Uma citação bem a propósito
De uma nação situacionista - é ouvir a apoteose que acolheu Marcelo Caetano no
estádio de Alvalade, semanas antes do 25 de Abril -, passámos para um país
citacionista - basta ouvir os discursos de ontem no Parlamento. "Comecei a ver
há minutos as comemorações na AR e já ouvi citar Shakespeare, Kant, Jaspers,
Habermas, entre outros. Não é por falta de erudição que estamos onde
estamos...", escrevia no seu blogue, a quente, Medeiros Ferreira, uma das poucas
pessoas que conheço capaz de saber quem foram os muitos ontem trazidos aos
discursos. Citar génios misturados em textos nossos é imprudente: traz o risco
de que seja notório que o bom do discurso não seja nosso e o que é nosso não
seja bom.
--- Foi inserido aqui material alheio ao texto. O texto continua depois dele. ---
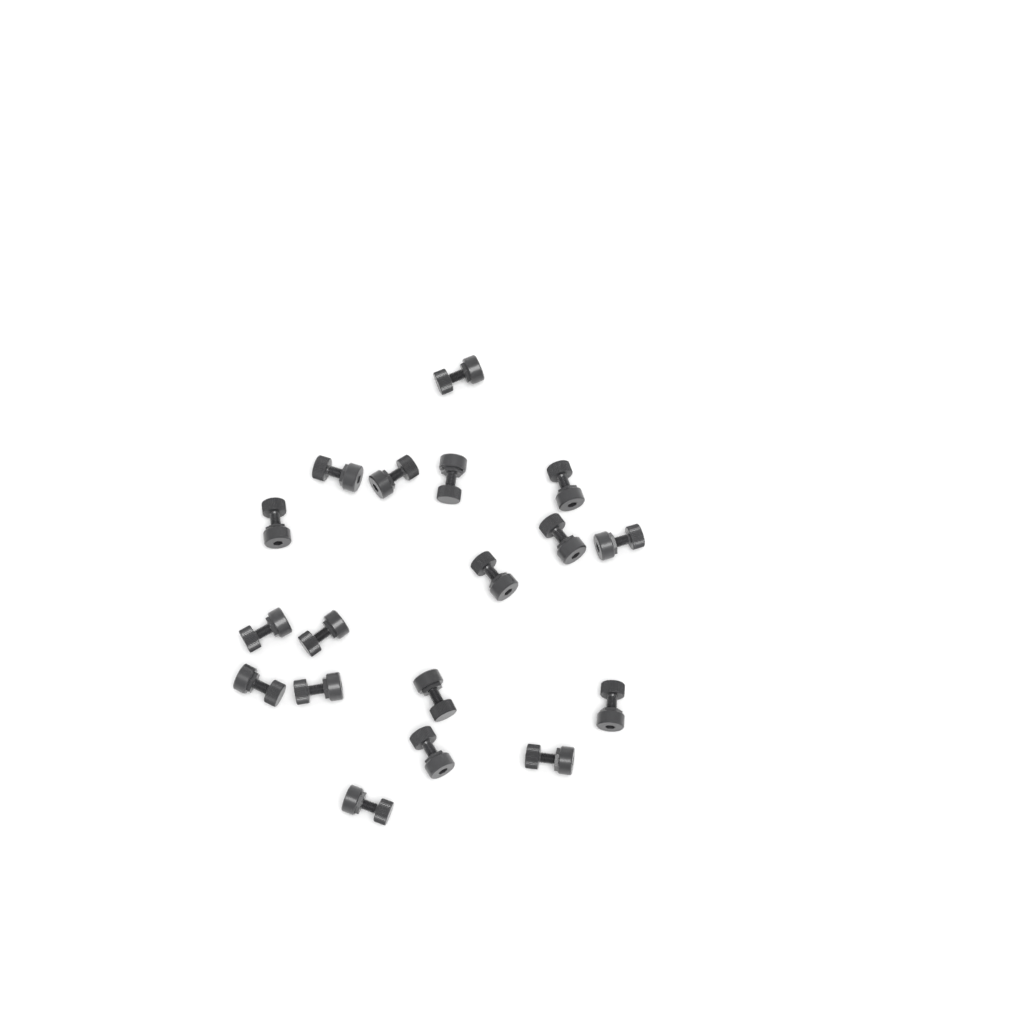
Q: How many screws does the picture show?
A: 18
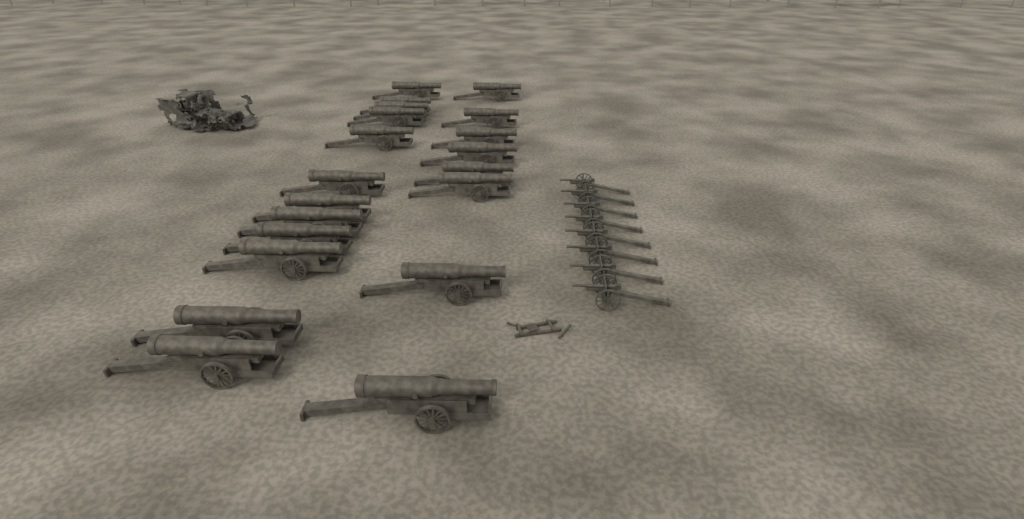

Dito isto (até a última frase, que citei já não sei de quem), há que
dizer que trazer o Henrique V, de Shakespeare, para o debate político português
(citação feita pelo deputado Carlos Abreu Amorim) foi particularmente oportuno.
Na peça de Shakespeare, como enquadrou o deputado, o rei inglês passeou-se,
embuçado, entre os seus soldados, antes de uma das batalhas da Guerra dos Cem
Anos - quem mandava, Henrique V, queria conhecer quem ia comandar. Claro, o
discurso não apelava para igual truque dos governantes portugueses, mas destapou
uma das feridas mais graves da nossa democracia: por vezes é nauseante ver como
os de cima ignoram tudo sobre os de baixo.